A despeito do cenário menos turbulento, todos os recortes apontam um ano financeiro de grandes dificuldades e de engessamento de investimentos, uma vez que os auxílios do Governo federal que ajudaram o município a atravessar a crise de 2020 até o momento não figuram no horizonte de possibilidades.

Prefeita espera colher frutos de conversas políticas e discurso republicano

Sabedora das dificuldades que terá pela frente, a prefeita eleita tem se movimentado bastante nos bastidores em busca de apoios de atores políticos da cidade, da região e do estado, independentemente de matrizes políticas. Para isto, Margarida já se reuniu, por exemplo, com deputados que têm domicílio eleitoral em Juiz de Fora e também com o presidente da Assembleia Legislativa de Minas Gerais (ALMG), o deputado estadual Agostinho Patrus (PV), e com o governador Romeu Zema (Novo).
Do ponto de vista doméstico, Margarida também já promoveu um encontro entre o seu secretariado e os vereadores que integrarão a Legislatura 2021/2024. Na reunião, a prefeita eleita sinalizou a intenção de abrir as portas das secretarias para as sugestões dos parlamentares. Com larga experiência legislativa, o objetivo da petista é de manter diálogo aberto com a Câmara.

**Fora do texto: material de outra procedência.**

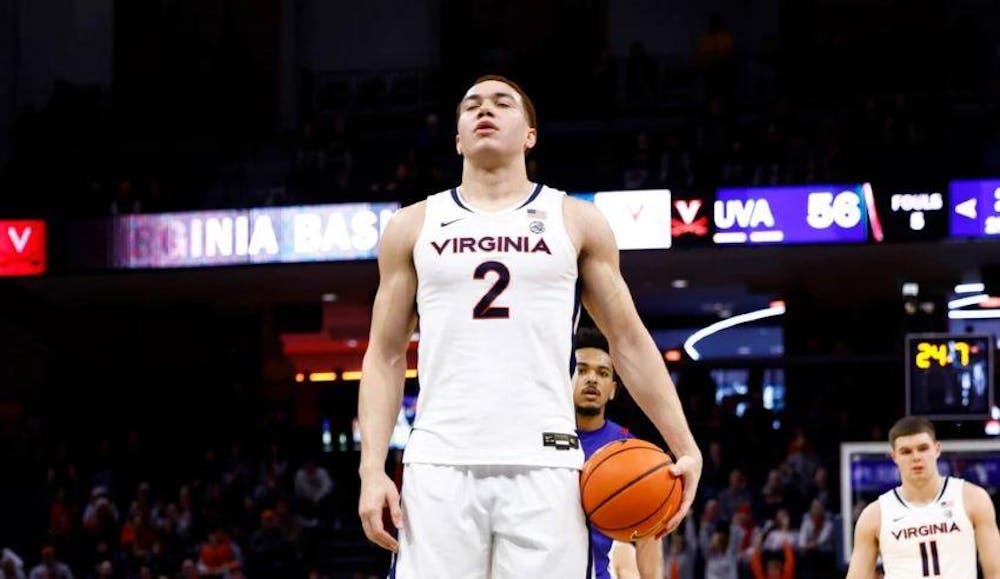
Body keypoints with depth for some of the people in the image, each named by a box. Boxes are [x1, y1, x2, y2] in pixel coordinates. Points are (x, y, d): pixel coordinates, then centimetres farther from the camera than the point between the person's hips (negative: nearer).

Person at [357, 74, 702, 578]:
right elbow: (385, 357, 13)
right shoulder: (413, 226, 14)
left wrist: (684, 448, 2)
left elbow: (628, 342, 12)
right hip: (439, 466, 1)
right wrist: (372, 468, 0)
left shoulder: (576, 222, 12)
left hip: (543, 466, 0)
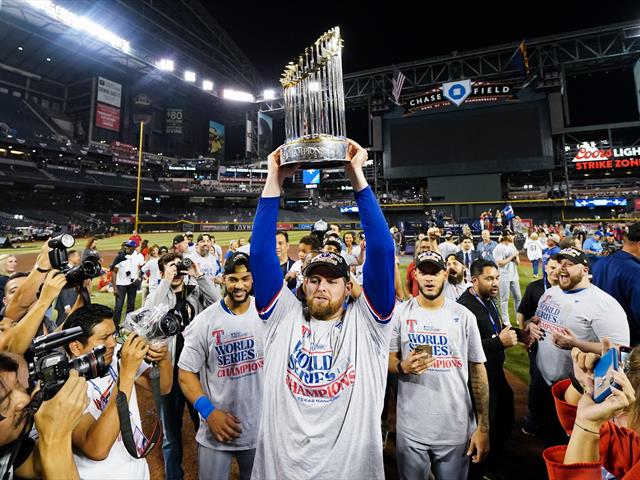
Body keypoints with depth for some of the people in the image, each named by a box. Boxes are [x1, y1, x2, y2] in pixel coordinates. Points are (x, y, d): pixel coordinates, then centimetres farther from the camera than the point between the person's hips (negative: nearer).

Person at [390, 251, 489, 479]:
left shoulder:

Ao menos inicialmente, a sinalização é de que a prefeita reeditar o tom republicano na relação com o Legislativo, assim como fez, ela mesma, durante o desempenho de suas funções como deputada federal. Nos últimos anos, Margarida se colocou à disposição e indicou vários recursos federais para a cidade, a despeito de a Prefeitura ser chefiada por adversários nas urnas ou por grupos políticos cujas divergências partidárias são conhecidas. Outro exemplo disto foi o agradecimento público que Margarida fez ao ex-deputado federal Marcus Pestana (PSDB) pela intermediação feita pelo tucano nas conversas mantidas entre a futura prefeita e o Instituto Butantan.

Inicialmente, ao que parece, a aposta é de que o discurso republicano ajude Margarida a construir maioria na Câmara em discussões do interesse da cidade, o que pode resultar, até mesmo, em uma base de apoio do futuro governo mais fortalecida em uma casa legislativa que, historicamente, tem maioria conservadora. Pode pesar a favor disto, o favoritismo do vereador reeleito Juraci Scheffer (PT) na eleição para a Presidência da Câmara e o fato de o PT ter elegido a maior bancada no Poder Legislativo, além das recentes conversas mantidas com atores políticos da cidade.